Victory Forge Military Academy is the same as Southeastern Military Academy

In December 2009, Weierman decided to change the name for Victory Forge to Southeastern Military Academy. Nothing about the school has changed, except the name. Even their website is the same (save for a new URL).


Sunday, June 1, 2008

Victory Forge Abuse Allegation

The Palm Beach Post (West Palm Beach, FL) (June 26, 2002)
Byline: Nirvi Shah, Palm Beach Post Staff Writer

PORT ST. LUCIE -- When a single mother from Lake Worth enrolled her son at Victory Children's Home more than a year ago, she was delighted by the thought her unruly, disobedient son would be surrounded by other boys in a structured, Christian environment.

"I wanted him to be around other Christians and learn about the Word," said the woman, who did not want to be identified. "We knew it was going to be kind of strict. . . . (But) I felt safe. I slept at night."
For a while it seemed the regimen was working. Then, she said, something changed. The home began its boot-camp-like program that tested her son's and other boys' physical limits.

On Friday some of the youths living there with the woman's son told police they had been hit with metal pipes and wooden paddles and shackled if they tried to run away. Port St. Lucie police and Department of Children and Families investigators took all 15 teens staying at the home for abused and troubled teens and released them to their parents, pending the outcome of an investigation.

The case may be turning cold, however.

"It does not appear right now that the other children substantiated any of the allegations," Port St. Lucie police spokesman Chuck Johnson said Tuesday, although he said Monday that more than one child made the allegations. Police and DCF still are investigating, however.
Victory Children's Home President Alan Weierman did not return several phone calls placed Monday and Tuesday.

The Lake Worth mother said while she notices improvements in her son - he's more obedient, polite and smarter - after hearing from him how the program has changed in the last few months, she is glad he is home and wouldn't want to send him back.

"I just don't feel comfortable," she said. "I don't know if I'm putting him in danger."

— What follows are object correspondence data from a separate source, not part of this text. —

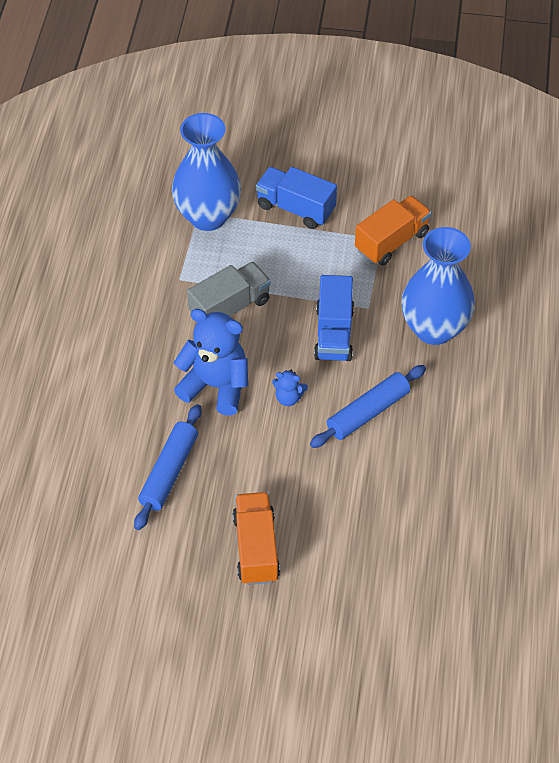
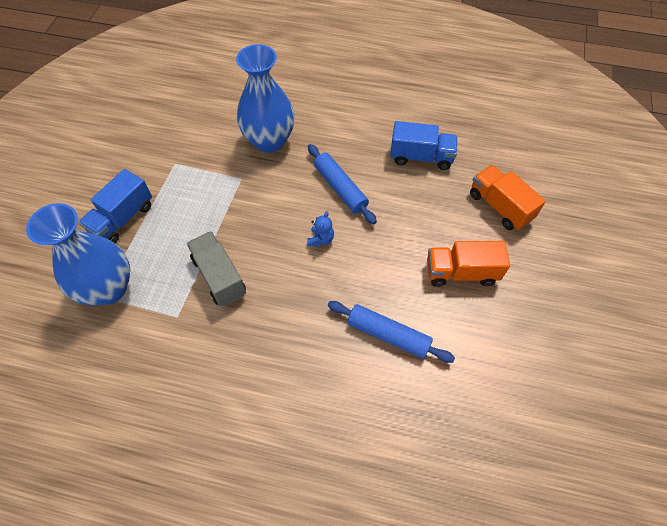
camera: 85 degrees left, 5 degrees up
(216, 386) = (302, 292): blue teddy bear -> none
(333, 333) = (262, 203): blue truck -> blue truck (421, 157)
(392, 241) = (179, 157): orange truck -> orange truck (500, 206)

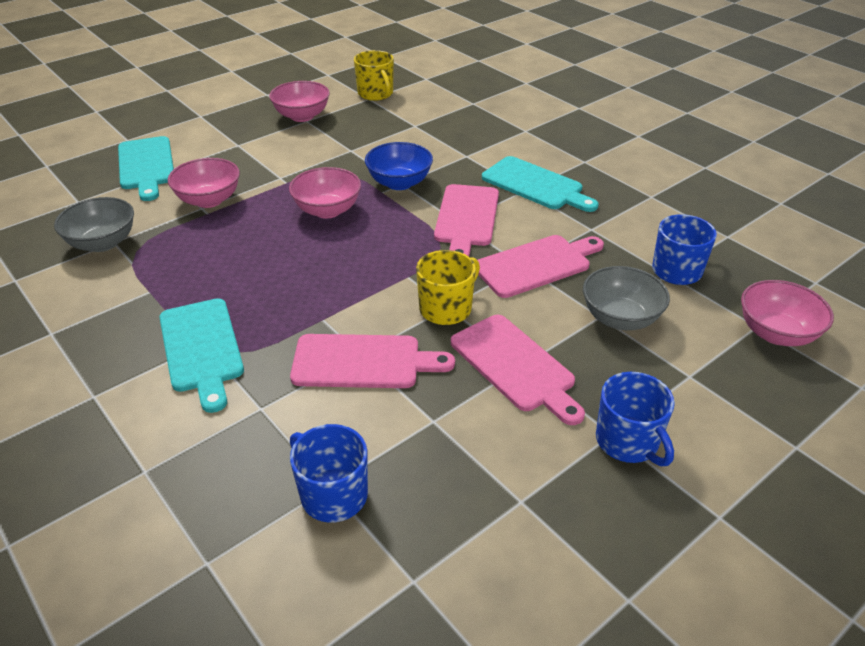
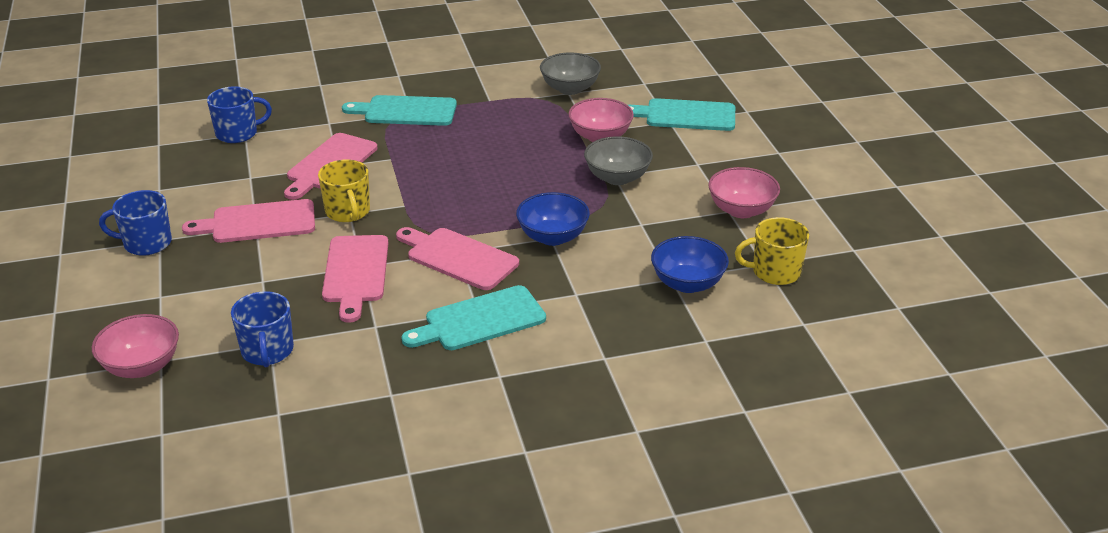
camera: 115 degrees right, 5 degrees down
(327, 210) = (536, 188): pink bowl -> none
(415, 119) = (687, 283): none -> blue bowl
(620, 318) = (249, 290): grey bowl -> grey bowl (617, 177)

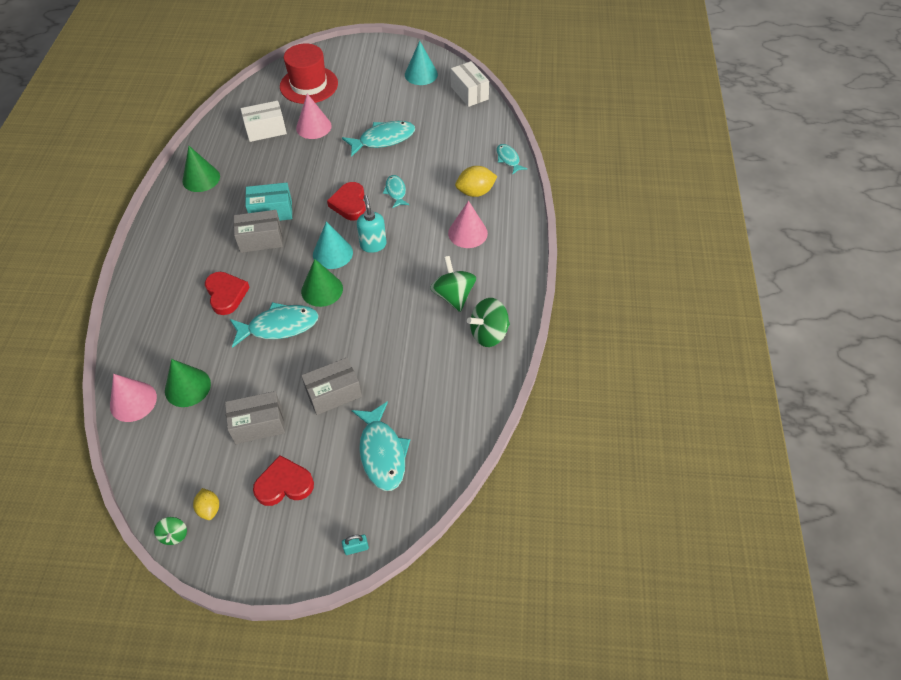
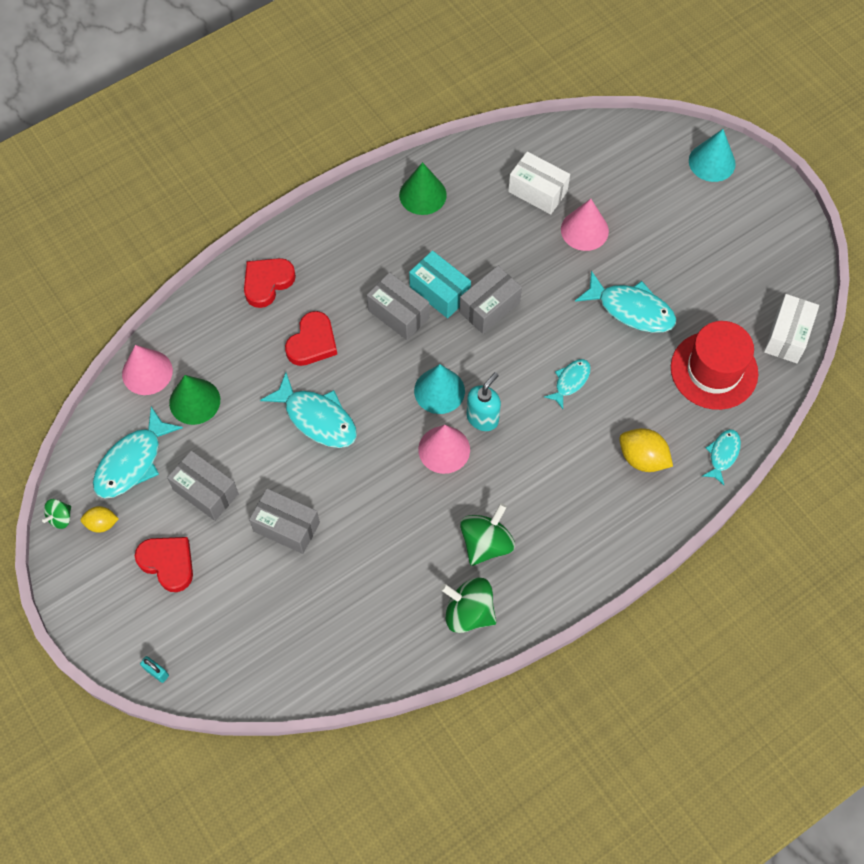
camera: 50 degrees right, 10 degrees up
(209, 508) = (102, 524): yellow lemon -> yellow lemon turned 60 degrees clockwise
(309, 85) = (639, 172): red hat -> red hat (714, 370)
(309, 196) = (489, 307): none -> grey box
(322, 290) = (388, 419): green cone -> none
(349, 204) = (514, 353): red heart -> red heart (267, 283)
(382, 453) = (261, 619): turquoise fish -> turquoise fish (132, 462)
(421, 74) = (766, 264): turquoise cone -> turquoise cone (712, 162)
(467, 233) = (579, 494): pink cone -> pink cone (444, 449)

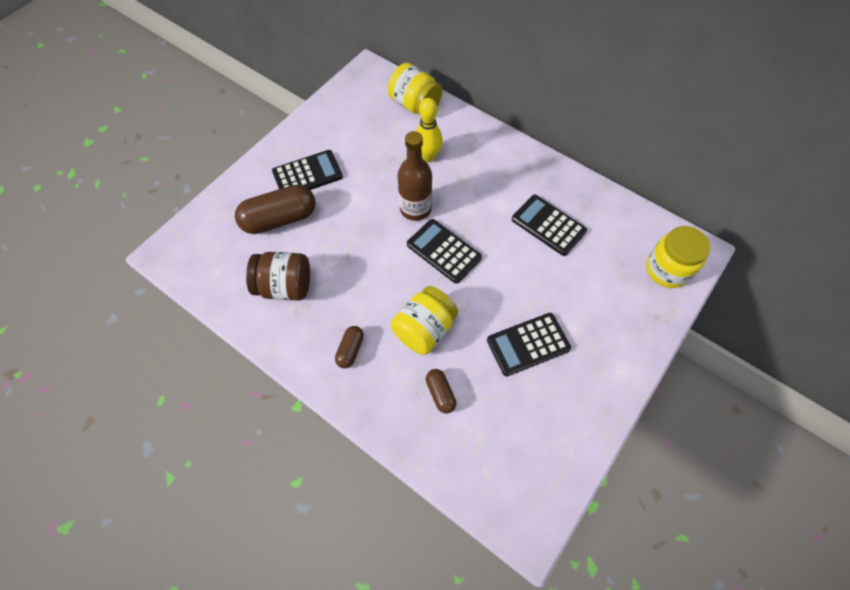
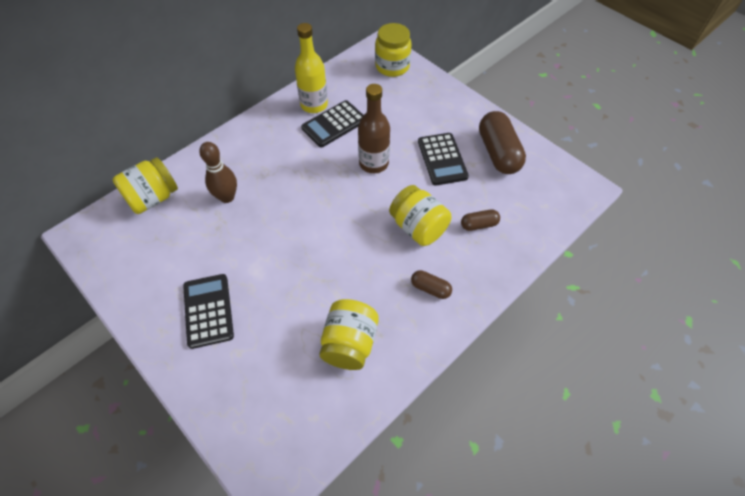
camera: 80 degrees left, 5 degrees down
(279, 219) = (261, 344): brown capsule -> brown capsule (498, 153)
(285, 286) = (349, 343): brown jar -> yellow jar
(415, 209) = (287, 216): brown bottle -> brown bottle (373, 163)
(427, 157) = (227, 197): yellow bowling pin -> brown bowling pin
(444, 251) = (341, 201): black calculator -> none
(571, 201) = (314, 105): none -> yellow bottle

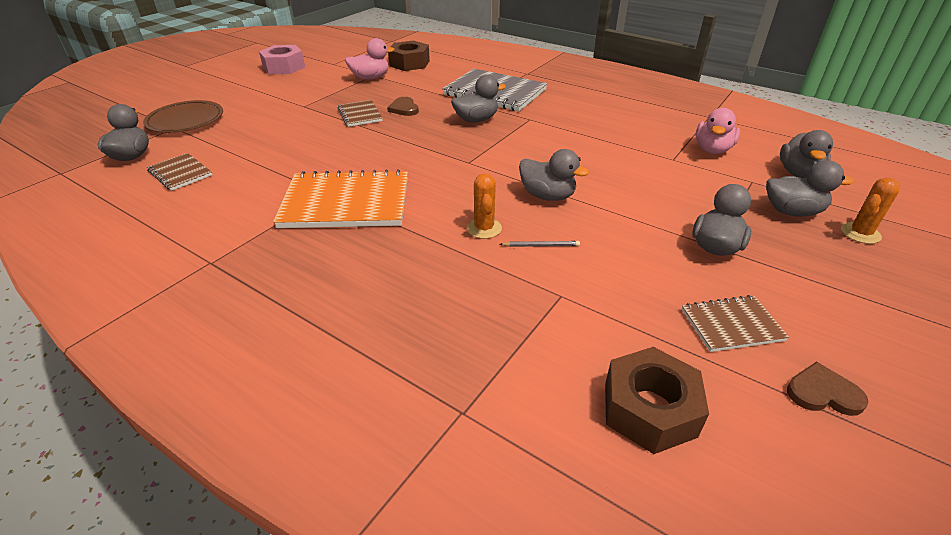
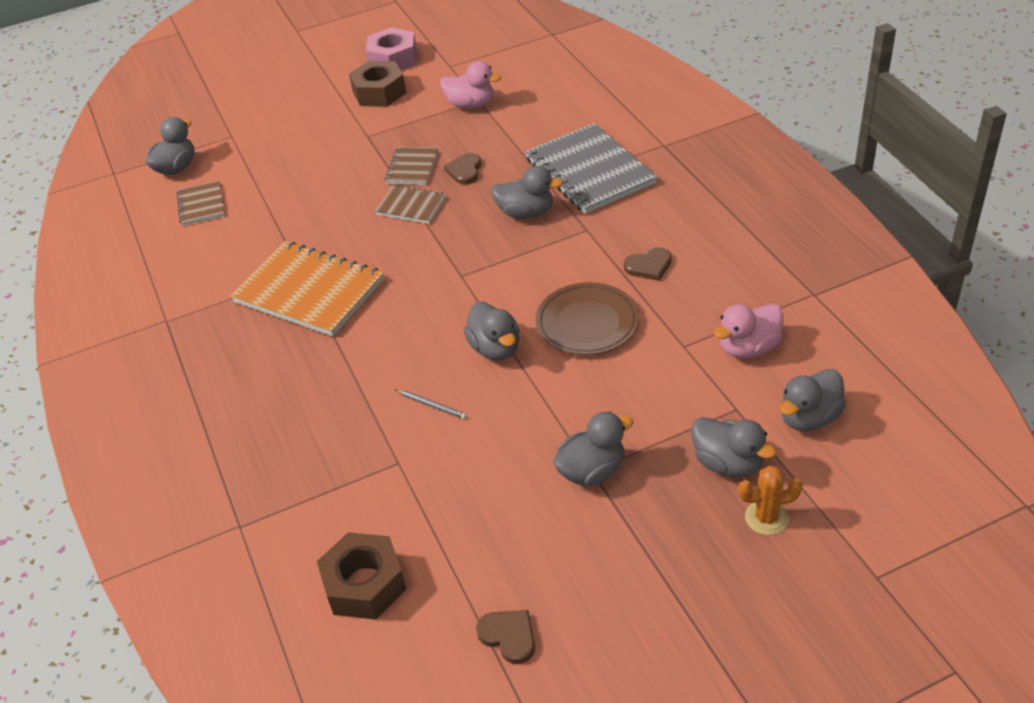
camera: 35 degrees right, 5 degrees up
(186, 121) = (246, 128): brown plate -> brown plate (587, 323)
(409, 63) = (537, 87): brown nut -> brown nut (379, 92)
(484, 228) = (400, 366): orange cactus -> none
(595, 127) = (649, 266): none -> brown heart
(731, 325) = (508, 551): brown notebook -> brown notebook (411, 206)

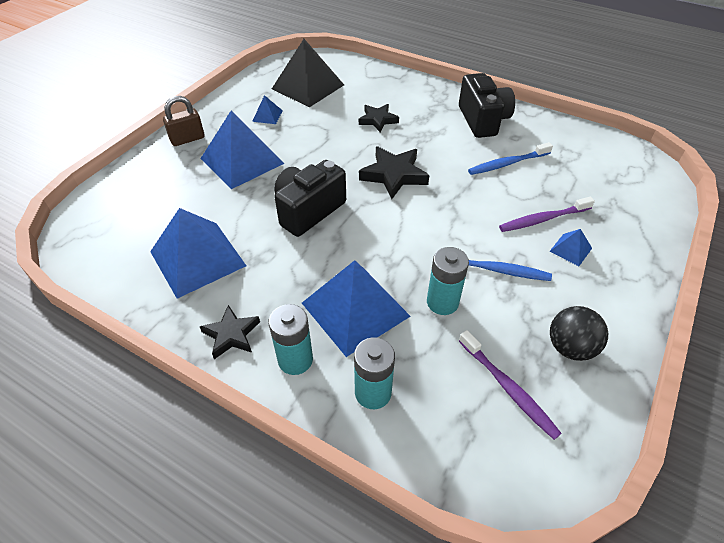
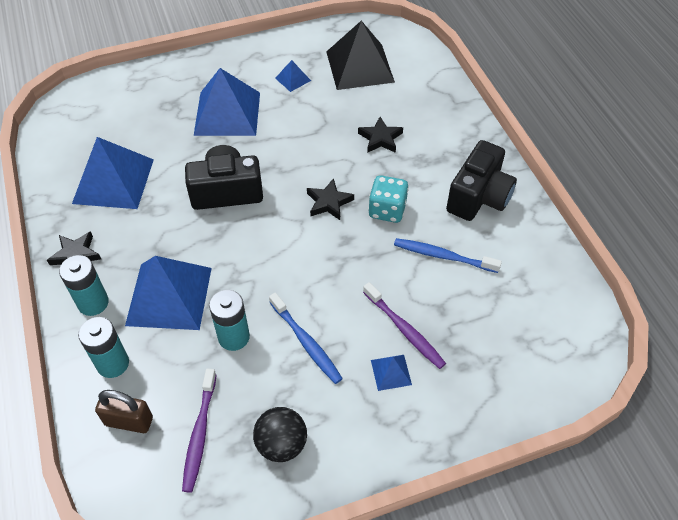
camera: 40 degrees right, 5 degrees up
(187, 139) = (209, 68): brown padlock -> brown padlock (129, 421)
(394, 175) = (329, 202): black star -> black star, size x0.65
(438, 158) = (387, 210): none -> turquoise dice
(543, 219) = (404, 329): purple toothbrush -> purple toothbrush turned 150 degrees counterclockwise

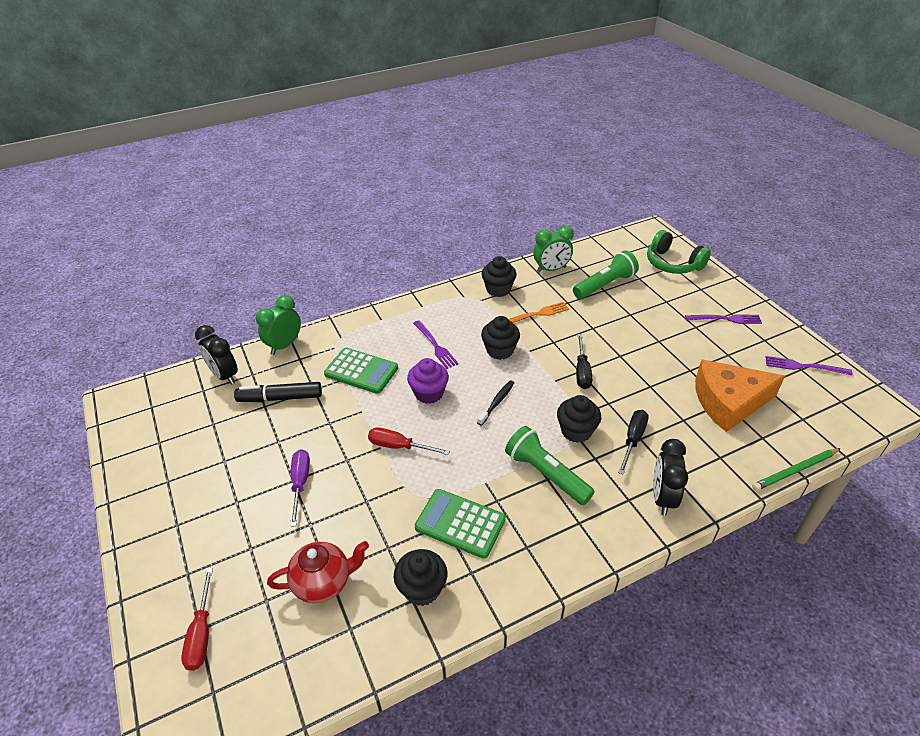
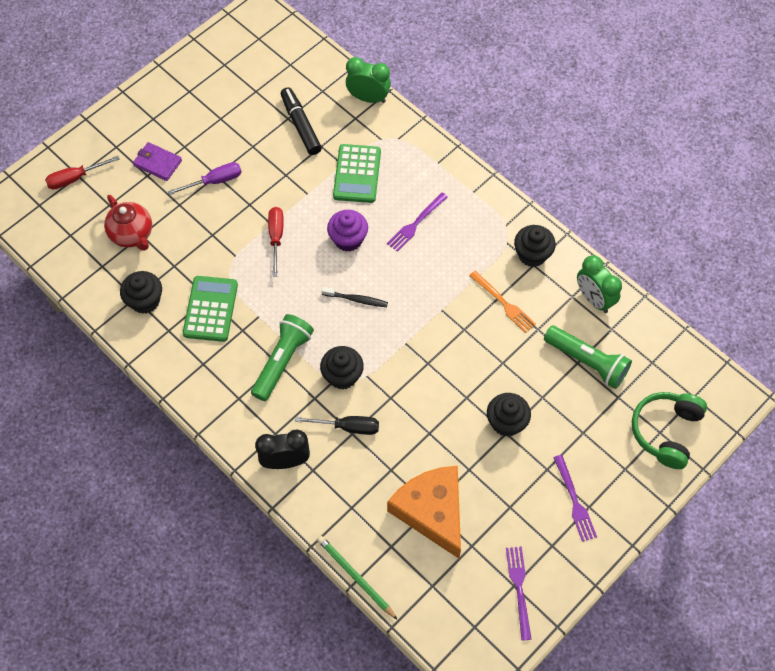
camera: 70 degrees right, 20 degrees up
(224, 375) = (312, 71): black clock -> none
(241, 533) = (157, 163): none -> purple wallet
(500, 350) = (431, 283): black cupcake -> black cupcake (506, 422)
(582, 371) = (427, 365): black screwdriver -> none

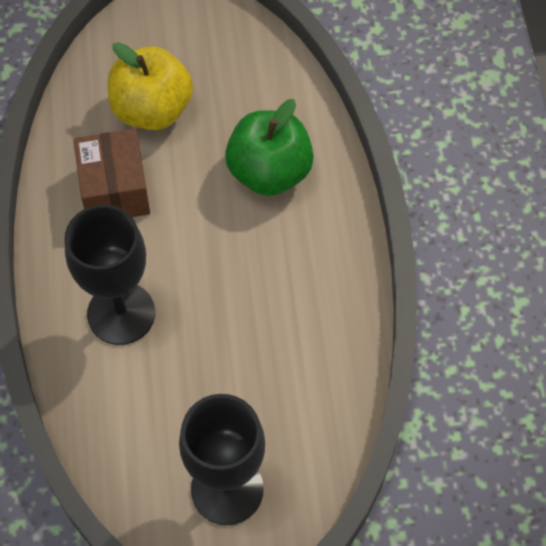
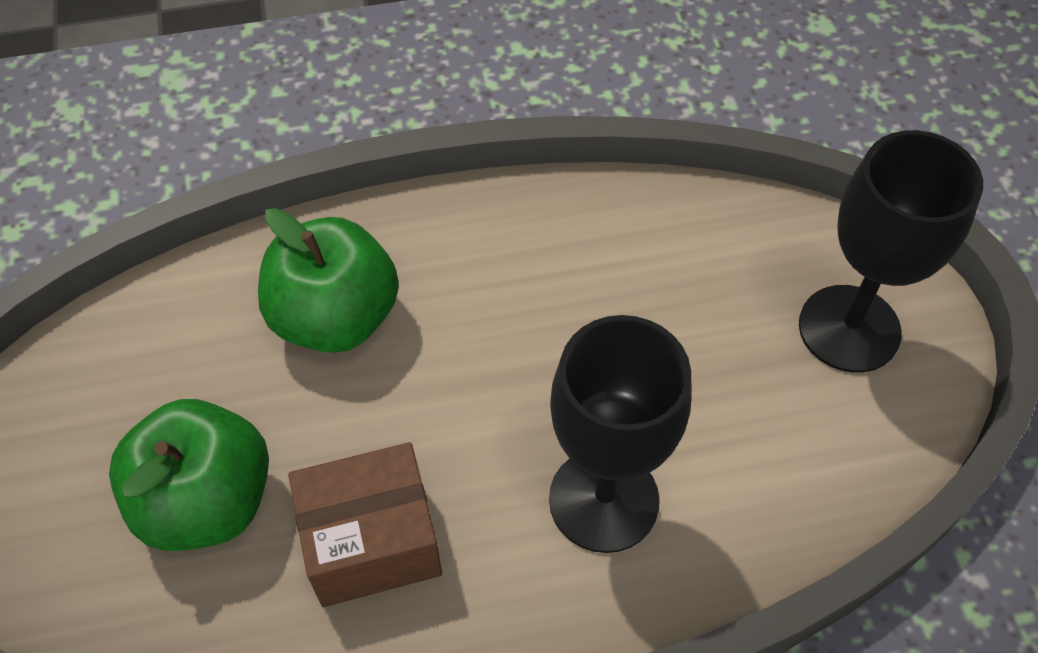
camera: 95 degrees left, 5 degrees down
(152, 110) = (207, 501): yellow apple -> green apple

DCF was on the verge of revoking Victory's state license in 2000, but the home surrendered its license without a fight about a year ago. DCF no longer places children at the home.

Then DCF said in its 2000 complaint that Victory officials abandoned a 17-year-old at another children's shelter run by the Children's Home Society without advance arrangement. Another alleged violation involved allowing an 11-year-old with a history of sexual offenses to share a bedroom with another child.

On the Victory Children's Home Web site, it says the home is a member of the Florida Coalition for Children. However the group said Tuesday Victory is no longer eligible because it is not licensed by the state.

This 2002 incident seems very similar to the current incident, doesn't it? The kids who did not substantiate the allegations were afraid back then, as they are right now, to speak out against the Colonel and his employees. It is simple - most of these kids know that they are going back and if they say something against the program, no matter how truthful, they will pay the price back in school. So they clam up in fear.